:: COLLECTED DATA

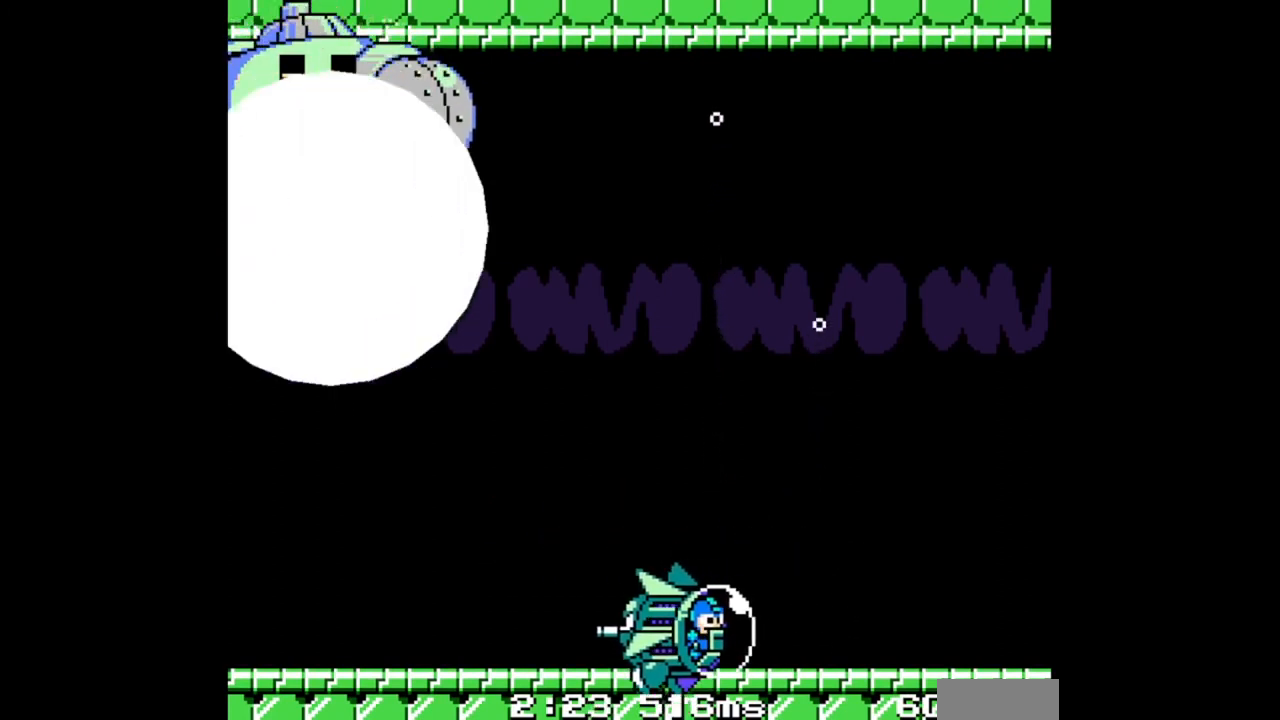
{"buttons": ["DPAD_RIGHT"], "events": [[400, "DPAD_RIGHT", "down"]]}
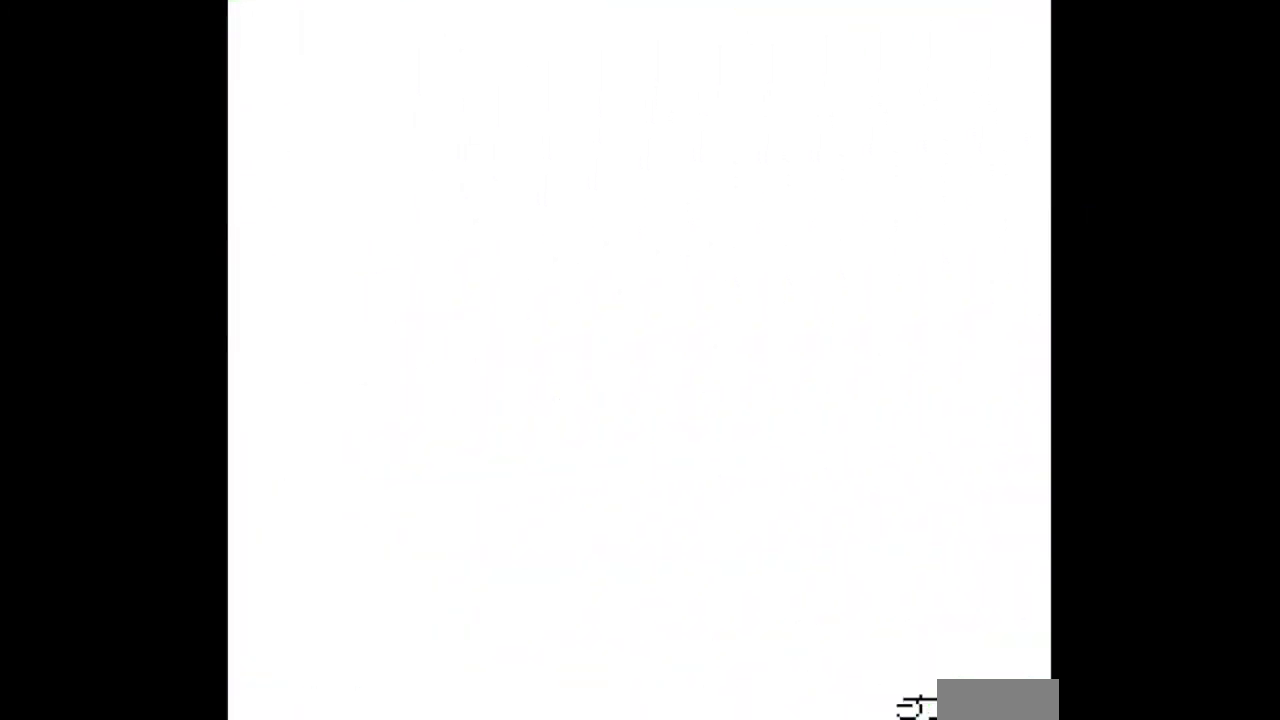
{"buttons": [], "events": [[433, "DPAD_RIGHT", "up"]]}
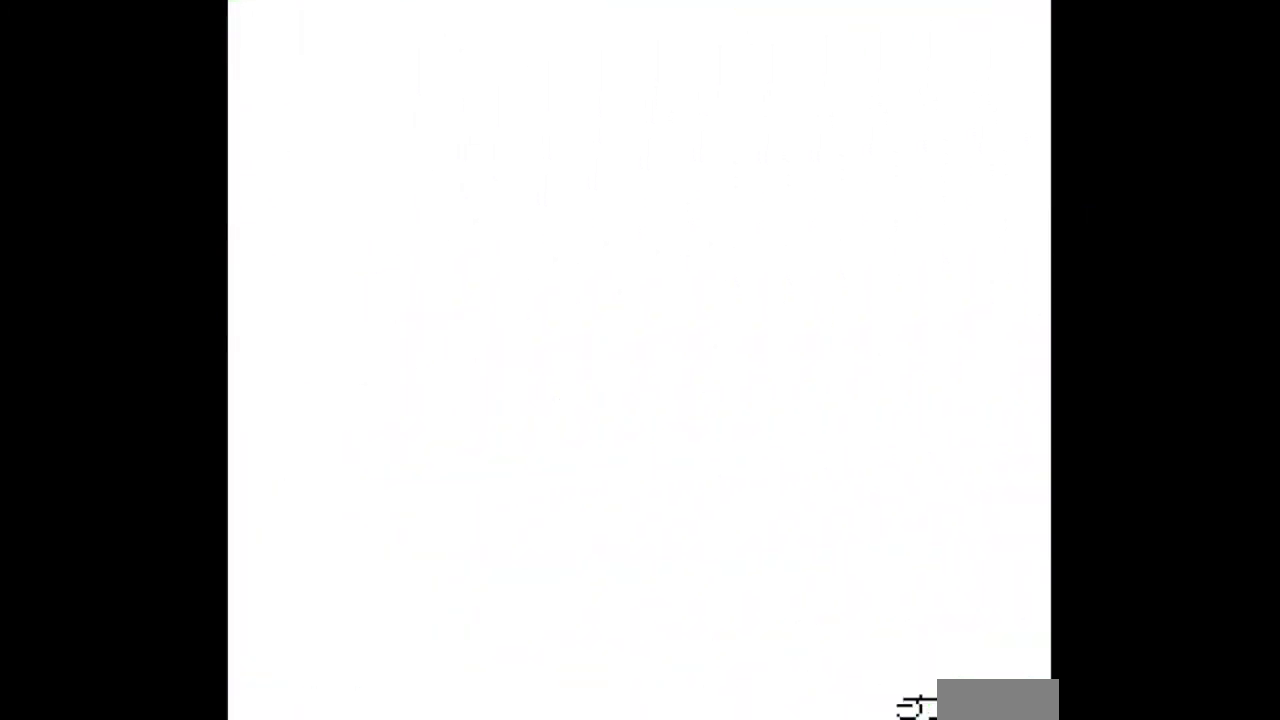
{"buttons": [], "events": []}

::::

TASK INSTRUCTIONS: Give the listing again word for word, without its images.

EXERCISE SOLUTION:
{"buttons": ["DPAD_RIGHT"], "events": [[400, "DPAD_RIGHT", "down"]]}
{"buttons": [], "events": [[433, "DPAD_RIGHT", "up"]]}
{"buttons": [], "events": []}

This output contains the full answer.